La obra ocurre en un sótano, un espacio desordenado y
decadente donde dos personajes, Furi (Alaín Salinas) y Bundo (Juan Gerardo
Delgado), conviven y pasan el tiempo a través de actividades, juegos y demás.
De hecho, el nombre de la obra es el nombre de uno de los juegos que Furi y
Bundo juegan para pasar el tiempo dentro de aquel espacio. La escenografía, en
contraposición a estos personajes lúdicos,
ayudaba a que la impresión que causaban los personajes sea la de
víctimas de algo desconocido hasta ese momento. Hay juguetes viejos, muebles
sucios, pelotas, elementos característicos de un sótano: representaciones del
olvido, el descuido, la soledad. Empiezan a aparecer características dentro del
lugar que nos llevan a la existencia de mundos paralelos dentro del mismo
espacio; por ejemplo, uno de los personajes no pueden salir de aquel espacio y
otro sí pero siempre regresa; una mujer, Rosita (Marina Gutiérrez) entra
recurrentemente a dejar agua y pan; una pequeña verdugo que suele aparecer sin previo aviso
por un lado de la habitación con un carrito con cuerpos envueltos en plástico
negro; estos plásticos, con el transcurso de la obra, podemos verlos como las
“matrices” con las que cada uno de los personajes ha llegado al sótano. Es precisamente la aparición de esta verdugo
con el cuerpo de una prostituta llamada Esther (Carmela Tamayo) lo que nos
revela la primera verdad de la historia: todos están muertos. Todo esto nos va
contextualizando en un espacio alegórico que representa una especie de sede del
mundo de los muertos. Ojo, no mencionan
nunca referencias de un cielo, infierno o purgatorio; el dramaturgo y director
ha tomado distancia de términos tan categóricos, lo que da una libertad de
interpretación al espectador sobre qué podría ser aquel sótano
representado. A través de este contexto
es que se nos da a conocer que hay un personaje que nunca aparece y que ha sido
el que ha abusado y matado a cada uno de los personajes que están en el sótano.

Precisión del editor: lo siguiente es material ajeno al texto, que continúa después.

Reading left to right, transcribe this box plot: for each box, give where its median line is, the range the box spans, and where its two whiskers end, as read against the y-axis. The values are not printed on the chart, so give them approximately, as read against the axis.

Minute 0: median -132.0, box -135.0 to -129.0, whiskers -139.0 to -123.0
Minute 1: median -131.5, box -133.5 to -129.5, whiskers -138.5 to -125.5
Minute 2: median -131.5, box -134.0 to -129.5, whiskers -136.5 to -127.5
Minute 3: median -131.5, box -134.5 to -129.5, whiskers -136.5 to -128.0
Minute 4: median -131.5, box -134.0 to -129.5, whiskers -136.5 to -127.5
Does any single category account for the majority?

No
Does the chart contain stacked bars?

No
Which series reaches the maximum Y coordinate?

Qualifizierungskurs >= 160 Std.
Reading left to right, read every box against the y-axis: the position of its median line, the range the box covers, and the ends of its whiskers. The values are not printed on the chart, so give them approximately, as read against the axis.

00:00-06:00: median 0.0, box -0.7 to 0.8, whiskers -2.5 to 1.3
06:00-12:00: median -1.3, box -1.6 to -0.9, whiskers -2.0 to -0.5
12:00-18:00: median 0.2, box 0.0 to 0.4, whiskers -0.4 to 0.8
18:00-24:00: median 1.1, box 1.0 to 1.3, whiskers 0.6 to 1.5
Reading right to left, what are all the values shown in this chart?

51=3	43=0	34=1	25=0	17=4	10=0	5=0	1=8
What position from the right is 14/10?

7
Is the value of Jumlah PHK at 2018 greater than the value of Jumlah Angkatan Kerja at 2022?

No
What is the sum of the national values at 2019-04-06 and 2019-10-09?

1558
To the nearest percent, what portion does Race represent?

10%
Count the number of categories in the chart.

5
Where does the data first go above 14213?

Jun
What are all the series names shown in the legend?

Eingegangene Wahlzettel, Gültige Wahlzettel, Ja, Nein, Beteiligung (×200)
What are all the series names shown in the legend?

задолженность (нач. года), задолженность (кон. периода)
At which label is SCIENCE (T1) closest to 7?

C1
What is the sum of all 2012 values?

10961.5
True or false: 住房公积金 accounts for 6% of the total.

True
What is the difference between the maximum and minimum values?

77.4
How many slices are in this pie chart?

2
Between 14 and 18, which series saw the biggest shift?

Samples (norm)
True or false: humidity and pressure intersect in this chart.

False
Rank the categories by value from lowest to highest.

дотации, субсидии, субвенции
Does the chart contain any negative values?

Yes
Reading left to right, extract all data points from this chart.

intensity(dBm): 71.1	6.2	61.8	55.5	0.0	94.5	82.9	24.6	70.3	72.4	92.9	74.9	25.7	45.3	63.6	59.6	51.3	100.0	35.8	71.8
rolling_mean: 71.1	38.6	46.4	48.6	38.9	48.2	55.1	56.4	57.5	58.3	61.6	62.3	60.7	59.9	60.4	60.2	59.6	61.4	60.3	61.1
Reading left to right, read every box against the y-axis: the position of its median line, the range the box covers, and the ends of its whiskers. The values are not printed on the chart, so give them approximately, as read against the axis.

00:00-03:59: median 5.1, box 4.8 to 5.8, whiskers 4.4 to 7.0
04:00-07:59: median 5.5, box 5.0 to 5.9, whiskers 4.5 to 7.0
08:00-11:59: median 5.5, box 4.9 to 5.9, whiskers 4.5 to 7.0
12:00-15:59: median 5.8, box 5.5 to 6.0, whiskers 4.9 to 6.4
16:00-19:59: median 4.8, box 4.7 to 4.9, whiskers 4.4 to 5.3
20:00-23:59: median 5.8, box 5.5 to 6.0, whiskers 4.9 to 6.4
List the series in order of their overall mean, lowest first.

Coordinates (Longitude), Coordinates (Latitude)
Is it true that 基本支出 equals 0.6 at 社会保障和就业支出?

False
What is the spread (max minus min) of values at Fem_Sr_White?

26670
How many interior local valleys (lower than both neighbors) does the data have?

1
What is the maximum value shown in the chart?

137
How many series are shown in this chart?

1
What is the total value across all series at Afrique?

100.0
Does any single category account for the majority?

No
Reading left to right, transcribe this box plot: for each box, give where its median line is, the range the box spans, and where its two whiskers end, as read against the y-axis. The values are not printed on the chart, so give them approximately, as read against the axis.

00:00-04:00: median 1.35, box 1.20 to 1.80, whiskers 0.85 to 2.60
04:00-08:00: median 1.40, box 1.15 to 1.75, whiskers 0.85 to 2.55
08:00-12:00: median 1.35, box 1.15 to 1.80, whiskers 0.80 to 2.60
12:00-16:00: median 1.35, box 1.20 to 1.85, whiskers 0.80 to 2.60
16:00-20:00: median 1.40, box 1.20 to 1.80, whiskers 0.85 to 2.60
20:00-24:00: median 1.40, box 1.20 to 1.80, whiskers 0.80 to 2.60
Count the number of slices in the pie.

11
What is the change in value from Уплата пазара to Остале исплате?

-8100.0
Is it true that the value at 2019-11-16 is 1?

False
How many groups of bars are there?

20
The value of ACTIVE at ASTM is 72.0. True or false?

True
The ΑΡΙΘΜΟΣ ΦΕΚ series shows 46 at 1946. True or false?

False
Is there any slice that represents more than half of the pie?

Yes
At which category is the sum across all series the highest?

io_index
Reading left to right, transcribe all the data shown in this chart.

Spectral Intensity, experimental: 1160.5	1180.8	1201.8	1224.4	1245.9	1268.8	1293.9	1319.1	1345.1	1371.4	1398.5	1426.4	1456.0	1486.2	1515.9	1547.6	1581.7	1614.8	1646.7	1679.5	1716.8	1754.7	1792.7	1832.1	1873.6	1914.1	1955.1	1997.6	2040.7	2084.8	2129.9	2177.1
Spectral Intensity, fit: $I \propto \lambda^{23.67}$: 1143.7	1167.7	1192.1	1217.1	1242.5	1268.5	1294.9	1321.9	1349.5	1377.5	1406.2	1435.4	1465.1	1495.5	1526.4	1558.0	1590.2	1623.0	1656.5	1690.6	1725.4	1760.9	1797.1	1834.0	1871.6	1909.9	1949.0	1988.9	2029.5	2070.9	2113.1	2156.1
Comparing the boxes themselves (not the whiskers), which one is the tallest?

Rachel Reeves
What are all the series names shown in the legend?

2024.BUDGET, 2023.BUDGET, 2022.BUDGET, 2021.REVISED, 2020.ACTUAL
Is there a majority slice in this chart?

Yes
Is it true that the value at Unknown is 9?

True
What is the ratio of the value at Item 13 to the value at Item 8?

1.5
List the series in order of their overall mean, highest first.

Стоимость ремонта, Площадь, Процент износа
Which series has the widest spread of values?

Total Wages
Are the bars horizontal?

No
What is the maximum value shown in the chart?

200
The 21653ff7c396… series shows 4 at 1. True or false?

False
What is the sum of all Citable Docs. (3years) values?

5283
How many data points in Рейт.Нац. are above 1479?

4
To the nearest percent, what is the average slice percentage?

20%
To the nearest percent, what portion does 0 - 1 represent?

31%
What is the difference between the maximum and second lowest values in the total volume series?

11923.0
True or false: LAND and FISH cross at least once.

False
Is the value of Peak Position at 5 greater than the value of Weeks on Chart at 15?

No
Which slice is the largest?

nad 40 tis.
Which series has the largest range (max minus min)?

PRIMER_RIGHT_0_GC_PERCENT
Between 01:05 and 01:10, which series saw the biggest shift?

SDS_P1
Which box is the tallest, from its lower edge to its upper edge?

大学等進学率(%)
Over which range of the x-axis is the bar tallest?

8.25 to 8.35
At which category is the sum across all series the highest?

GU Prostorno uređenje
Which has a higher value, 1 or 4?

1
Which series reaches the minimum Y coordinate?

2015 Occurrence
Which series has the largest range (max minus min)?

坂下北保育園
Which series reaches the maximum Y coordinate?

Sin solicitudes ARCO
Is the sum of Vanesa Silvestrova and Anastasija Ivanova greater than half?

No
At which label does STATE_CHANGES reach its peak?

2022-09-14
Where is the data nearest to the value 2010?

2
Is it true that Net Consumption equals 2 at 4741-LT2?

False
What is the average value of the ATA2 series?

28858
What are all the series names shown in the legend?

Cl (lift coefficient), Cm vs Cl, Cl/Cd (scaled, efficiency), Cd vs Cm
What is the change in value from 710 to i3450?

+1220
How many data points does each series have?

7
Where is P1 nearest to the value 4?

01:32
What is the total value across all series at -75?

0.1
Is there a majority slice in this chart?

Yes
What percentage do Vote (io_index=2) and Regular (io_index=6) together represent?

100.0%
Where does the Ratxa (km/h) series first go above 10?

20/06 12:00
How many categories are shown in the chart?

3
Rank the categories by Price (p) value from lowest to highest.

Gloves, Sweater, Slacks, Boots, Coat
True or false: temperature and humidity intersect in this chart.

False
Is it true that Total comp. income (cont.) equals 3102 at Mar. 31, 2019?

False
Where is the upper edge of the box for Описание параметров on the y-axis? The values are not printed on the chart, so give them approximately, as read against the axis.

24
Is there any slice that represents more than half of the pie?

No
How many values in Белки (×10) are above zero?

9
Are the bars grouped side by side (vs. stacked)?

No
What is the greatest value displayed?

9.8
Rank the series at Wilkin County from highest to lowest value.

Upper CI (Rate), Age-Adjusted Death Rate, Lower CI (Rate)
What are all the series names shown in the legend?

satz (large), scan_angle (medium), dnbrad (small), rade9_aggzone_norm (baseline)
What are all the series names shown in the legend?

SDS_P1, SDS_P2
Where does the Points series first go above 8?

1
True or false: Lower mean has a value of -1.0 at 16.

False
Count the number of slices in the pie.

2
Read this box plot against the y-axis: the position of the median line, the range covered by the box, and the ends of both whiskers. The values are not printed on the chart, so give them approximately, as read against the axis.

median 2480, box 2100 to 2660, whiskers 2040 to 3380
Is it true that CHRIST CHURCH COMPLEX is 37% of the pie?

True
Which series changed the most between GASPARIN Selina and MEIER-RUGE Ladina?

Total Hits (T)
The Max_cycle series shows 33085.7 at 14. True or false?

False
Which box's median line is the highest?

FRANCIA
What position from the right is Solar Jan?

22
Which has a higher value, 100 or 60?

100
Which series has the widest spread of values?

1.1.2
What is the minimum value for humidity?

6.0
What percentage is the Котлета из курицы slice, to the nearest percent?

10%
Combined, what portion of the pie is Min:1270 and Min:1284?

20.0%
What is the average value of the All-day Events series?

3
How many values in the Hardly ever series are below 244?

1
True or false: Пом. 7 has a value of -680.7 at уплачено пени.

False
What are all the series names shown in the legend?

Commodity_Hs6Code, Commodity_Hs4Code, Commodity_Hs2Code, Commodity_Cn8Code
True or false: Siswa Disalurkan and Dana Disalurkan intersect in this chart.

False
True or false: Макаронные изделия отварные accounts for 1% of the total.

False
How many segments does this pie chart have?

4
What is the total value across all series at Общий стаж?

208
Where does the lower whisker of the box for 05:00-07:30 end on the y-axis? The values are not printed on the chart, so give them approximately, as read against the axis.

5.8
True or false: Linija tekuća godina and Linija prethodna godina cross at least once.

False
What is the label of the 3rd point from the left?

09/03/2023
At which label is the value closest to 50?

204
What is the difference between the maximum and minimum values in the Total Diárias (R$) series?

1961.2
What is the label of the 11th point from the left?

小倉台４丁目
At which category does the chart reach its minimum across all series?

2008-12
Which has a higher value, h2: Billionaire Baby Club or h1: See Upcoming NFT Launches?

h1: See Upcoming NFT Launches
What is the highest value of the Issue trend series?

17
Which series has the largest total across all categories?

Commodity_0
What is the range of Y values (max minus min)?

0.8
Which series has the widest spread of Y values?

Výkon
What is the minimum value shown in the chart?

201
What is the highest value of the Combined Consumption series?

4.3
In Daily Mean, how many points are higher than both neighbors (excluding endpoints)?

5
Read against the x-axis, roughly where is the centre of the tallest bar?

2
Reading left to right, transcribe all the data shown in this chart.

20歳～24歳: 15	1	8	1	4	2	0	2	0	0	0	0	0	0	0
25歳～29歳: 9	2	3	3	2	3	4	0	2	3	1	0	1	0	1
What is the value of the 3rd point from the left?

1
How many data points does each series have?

Cuando se tienen personajes alegóricos dentro de una obra
como esta se corre el peligro de caer en la sobreactuación. Sin embargo, este
montaje no cayó en eso; además de que el manejo de la comicidad estuvo en su
justo medio: la obra no cayó en excesos o excentricidades. La obra toca el
mundo de las víctimas de abusos que no son realmente indemnizadas; nos invita a
imaginar el después de aquellas personas que mueren en situaciones violentas.
¿Qué pasaría si todas las víctimas de un mismo abusador terminen en el sótano
de este, como trofeos olvidados? Es una imagen fuerte de ver, pues los
personajes, una vez muertos, no pueden hacer justicia: es precisamente eso lo
que sucede hoy en día con las víctimas de abusos, no se le suele dar
importancia cuando sucede, ni al hecho de que cada día
crecen las víctimas de abusos sexuales y feminicidios a nivel nacional.
Rescato de esta obra el hecho de que nos dice una verdad
universal sin necesidad de ser agresivos
en el montaje. Me dio la sensación de ver un cuento en el que se daba al
espectador la oportunidad de poder pensar
poco en la realidad que constituye el asesinato creciente de mujeres y
niños. Pensar en que cada vez hay una mayor indiferencia al respecto. Pensar en
que una persona muerta también merece justicia.